Residents of Bakura Local Government of Zamfara State said no fewer than 56 people were killed on Friday afternoon when bandits attacked three villages in the area.
A former councilor, who asked not to be named said that the gunmen attacked Sabon Garin Damri, of the villages, around 2:30 p.m.
“I was in the main town when the bandits entered Sabon Garin Damri. We suddenly saw people running towards us. Then we started hearing sporadic gunshots. I was miraculously saved,” he said.
He said the bandits carried out what appears to be coordinated attacks from Sabon Garin Damri, Damri and Kalahe before a joint security team confronted them.
Another resident, Mu’azu Damri, said the number of casualties would have been more if the security agents didn’t confront the bandits.
“I’ll have to personally applaud them (security agents), though I believe they should have come earlier because if they came at the right time, they would have saved a lot of people. But their arrival helped because the number would have been more than that,” he said
Mr Damri also said the bandits were pursued by the team of soldiers and police personnel, forcing them to abandon the livestock, food items, and other things they had looted from residents.
Though Mr Damri said the number of those killed was 48, other sources, including the former councilor that the number of those killed as at Saturday afternoon stood at 56.
“We counted 56 people,” the councillor said. “In Damri, only three people were killed; a girl and two other men but the remaining were all killed in Sabon Garin Damri and Kalahe. Some of them were not residents of the two communities. They were people who came from nearby villages to celebrate Eid El Fitr with their relatives” he said.
Another resident of Bakura Town, Usman Lauwali, also said that 56 people were confirmed dead by residents of the three communities.
Zamfara, like in other areas in Nigeria’s North-west region, is convulsing under the attacks by gunmen locally called bandits who attack mostly rural communities and travellers.
These bandits have been blamed for killing thousands of people. They have also abducted many more in what is shaping to become one of the worst kidnap-for-ransom syndicates in the country’s history.

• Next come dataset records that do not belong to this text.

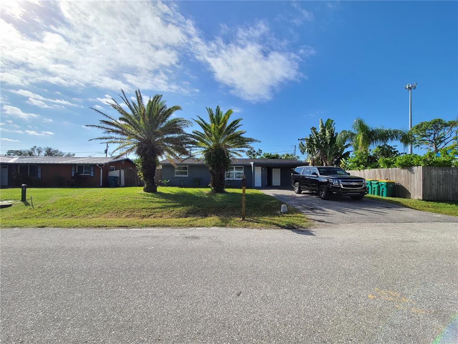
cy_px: 172
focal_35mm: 13
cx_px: 229
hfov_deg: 106.2
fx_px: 172
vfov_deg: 89.9
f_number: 2.2
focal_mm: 2.2
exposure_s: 1/1610
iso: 64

In the face of the failure of the government to protect residents of the area, many communities have set up vigilante groups to protect residents from attacks by bandits but this has worsened the security challenges in the area as it has given rise to an explosion of tit-for-tat killings between the bandits (who are mostly of Fulani extraction) and the vigilante groups set up by the majority Hausa communities in the area.